* What to work on *
Reproduce each of the rows below word for word, leaving out the pictures.

* Data for this task *
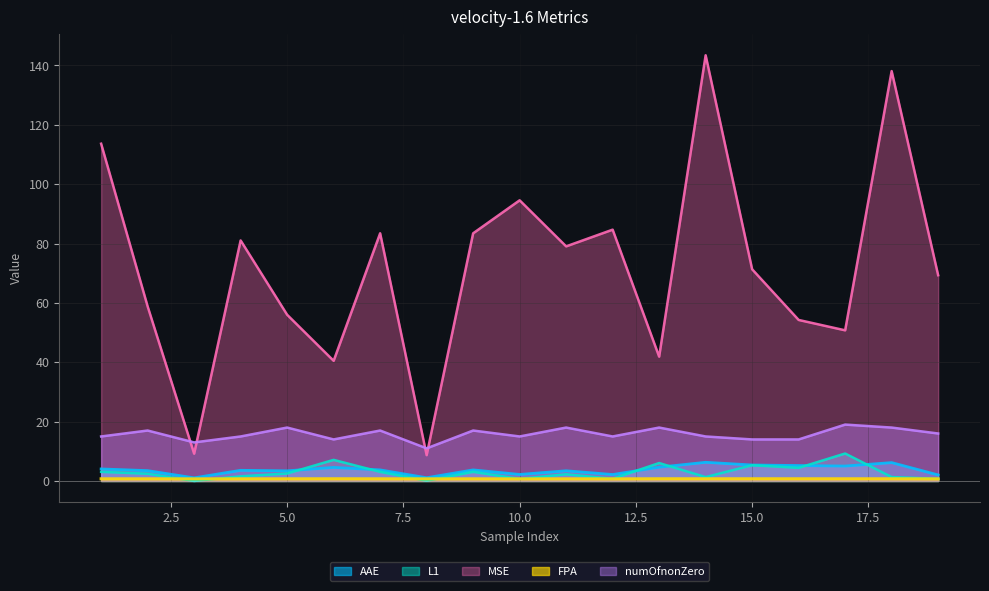

What are all the series names shown in the legend?

AAE, L1, MSE, FPA, numOfnonZero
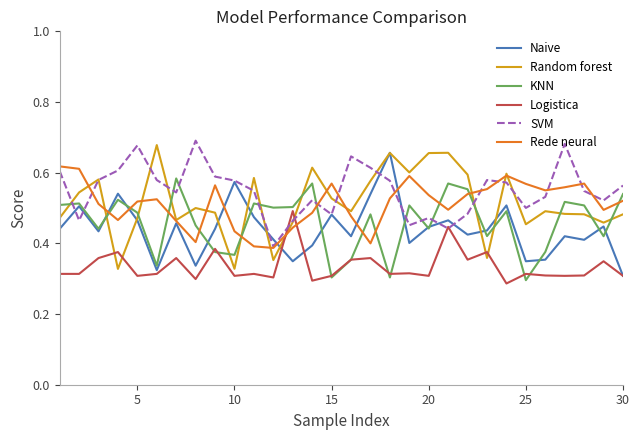

True or false: Logistica and Rede neural cross at least once.

True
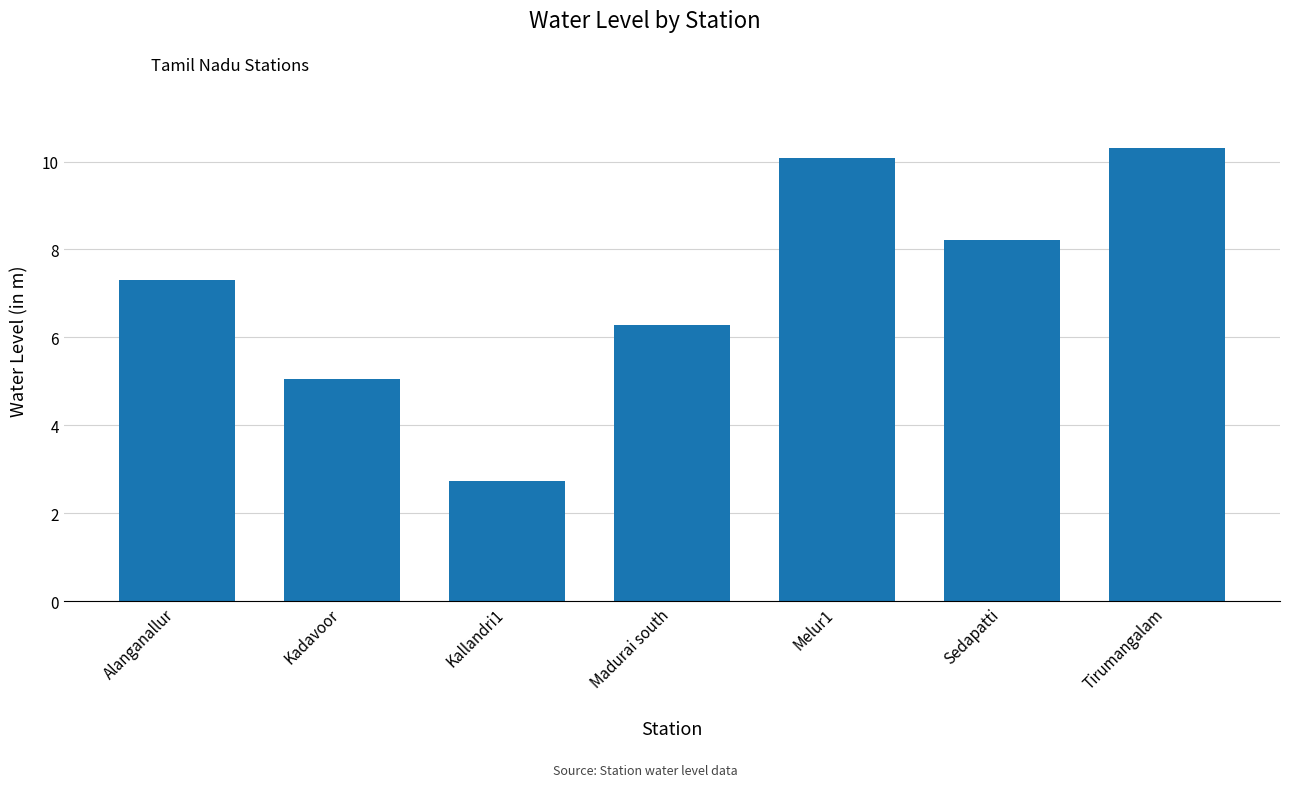

List the labels in order of value, largest first.

Tirumangalam, Melur1, Sedapatti, Alanganallur, Madurai south, Kadavoor, Kallandri1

* Output for this task *
What are all the series names shown in the legend?

AAE, L1, MSE, FPA, numOfnonZero

True or false: Logistica and Rede neural cross at least once.

True

List the labels in order of value, largest first.

Tirumangalam, Melur1, Sedapatti, Alanganallur, Madurai south, Kadavoor, Kallandri1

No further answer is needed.